Gdy Friedrich Merz występuje w telewizji, łatwo rozpoznać jego blisko dwumetrową, szczupłą, przygarbioną sylwetkę. Z wyglądu przypomina nieco Nosferatu z klasycznego filmowego horroru sprzed 100 lat. Skojarzenie to przekłada się często na sposób, w jaki niemieckie media opisują tego 65-letniego polityka, który do organizacji młodzieżowej Unii Chrześcijańsko-Demokratycznej (CDU) zapisał się jeszcze jako gimnazjalista w 1972 r. W politycznym spektaklu, jakim są wybory przewodniczącego CDU, Merz często postrzegany jest jako szwarccharakter.

Friedrich Merz liczy, że w najbliższą niedzielę 17 stycznia ponad połowa ze 1001 delegatów na zjazd CDU odda na niego głos. Na pierwszoplanową rolę w swojej partii miał apetyt już 20 lat temu. Był wtedy wschodzącą gwiazdą, szefem frakcji chadeckiej w Bundestagu z perspektywą na dalsze awanse. Drogę do nich chciał sobie utorować zwłaszcza ideą reformy systemu podatkowego. Proponował, aby w wyjątkowo skostniałym systemie wprowadzić niższe stawki i zmienić sposób rozliczania się. Obliczenie podatku dochodowego miało być tak proste, że na wykonanie rachunku miała wystarczyć podkładka pod piwo. Ta prosta i pobudzająca wyobraźnię obietnica do dziś jest jego znakiem firmowym.

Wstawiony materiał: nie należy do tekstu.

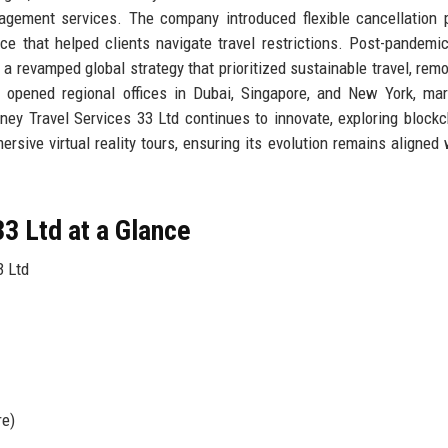
nagement services. The company introduced flexible cancellation p
ice that helped clients navigate travel restrictions. Post-pandemic
a revamped global strategy that prioritized sustainable travel, rem
y opened regional offices in Dubai, Singapore, and New York, mar
ourney Travel Services 33 Ltd continues to innovate, exploring blockc
sive virtual reality tours, ensuring its evolution remains aligned 
3 Ltd at a Glance
3 Ltd
re)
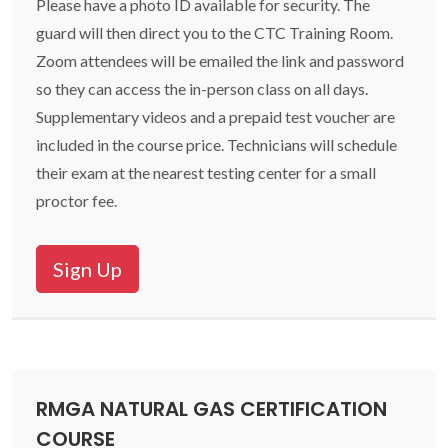
Please have a photo ID available for security. The
guard will then direct you to the CTC Training Room.
Zoom attendees will be emailed the link and password
so they can access the in-person class on all days.
Supplementary videos and a prepaid test voucher are
included in the course price. Technicians will schedule
their exam at the nearest testing center for a small
proctor fee.
Sign Up
RMGA NATURAL GAS CERTIFICATION
COURSE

Zapowiedziany koniec epoki

Wówczas jednak los skonfrontował Merza z Angelą Merkel. Obecna kanclerz wcześniej bezwzględnie pogrzebała swojego mentora Helmuta Kohla. Równie bezpardonowo wygrała z potencjalnie groźnym dla niej Merzem, odbierając mu funkcję szefa frakcji. Po pierwszych latach rządów Merkel w Urzędzie Kanclerskim, nie widząc dla siebie miejsca, Merz wycofał się z czynnej polityki.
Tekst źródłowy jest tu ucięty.